Comment:
To date, this technique has been used in 30 cases. All patients were
undergoing isolated AVNeo procedures. Mean age was 42 y.o. (range 24-60)
and 75% were males. None of the patients had a history of major
copathologies or surgical history. Mean height was 174 cm (range 162-189
cm) and weight was 71 kg (range 57-85 kg). All patients undergoing AVNeo
at our Institute are preoperatively studied with
Coronary
Computed Tomography (CCT) and Transthoracic Echocardiography (TTE).
In borderline cases (e.g., annulus diameter between 21 and 23 mm), the
surgeon should consider on a case-by-case basis whether this strategy
might be applicable in relation to the patient’s body surface or whether
a standard commissure repositioning procedure would be more appropriate.
In all cases of this series, the procedure led to a reduction of a
single size of the leaflet. The downsizing has never been reported as
excessive, in a single case the reduction has resulted to be not
sufficient and the P-stitch had to be removed and repositioned to
achieve the optimal result. The portion of the aortic ring treated with
the P-stitch was in 17 cases the non-coronary sinus, in 3 cases the
right coronary sinus, in 8 case the left coronary sinus. In the
remaining 2 cases (patients affected by isolated annulus enlargement),
treatment was reserved simultaneously to 2 different sinuses (in both
cases LCC and NCC) to obtain a configuration of 3 cusps of 35 mm.

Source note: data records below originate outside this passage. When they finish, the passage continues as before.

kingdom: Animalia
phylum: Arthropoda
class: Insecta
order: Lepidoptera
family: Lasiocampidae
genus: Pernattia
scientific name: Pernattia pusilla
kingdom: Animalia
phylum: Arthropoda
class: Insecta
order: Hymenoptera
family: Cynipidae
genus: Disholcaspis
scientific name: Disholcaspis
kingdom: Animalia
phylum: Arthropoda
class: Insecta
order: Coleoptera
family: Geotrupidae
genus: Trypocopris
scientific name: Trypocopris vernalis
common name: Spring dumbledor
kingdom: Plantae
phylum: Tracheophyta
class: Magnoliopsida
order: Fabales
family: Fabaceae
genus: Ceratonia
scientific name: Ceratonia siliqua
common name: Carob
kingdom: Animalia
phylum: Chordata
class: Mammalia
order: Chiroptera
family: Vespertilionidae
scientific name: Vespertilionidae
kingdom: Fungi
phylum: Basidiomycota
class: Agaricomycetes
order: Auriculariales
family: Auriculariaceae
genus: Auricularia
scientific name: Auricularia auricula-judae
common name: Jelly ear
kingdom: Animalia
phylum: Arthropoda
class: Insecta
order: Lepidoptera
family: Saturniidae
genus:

Intraoperative echocardiography showed a perfect continence of the valve
and excellent aortic gradients (mean gradient 5 mmHg, range 2-9) in all
cases. There were no conversion to prosthetic aortic valve replacement
(figure 2).
The pre-discharge echocardiogram always confirmed the intraoperative
findings.
In all cases, no major adverse events occurred during surgery and no
early postoperative mortality was reported. All patients underwent a
clinical and echocardiographic follow-up at 3 months, with findings
which were essentially consistent with the echocardiogram performed at
discharge. A mild, not significant, further improvement of aortic
gradients was reported in two cases (from mean gradient 3 mmHg to 2 mmHg
in one case and from 6 mmHg to 5 mmHg in the other one).
The longer follow up for this series of patients is 1 year. For all
patients who underwent echocardiogram at one year after surgery, the
results were concordant with those found at the 3-month follow-up.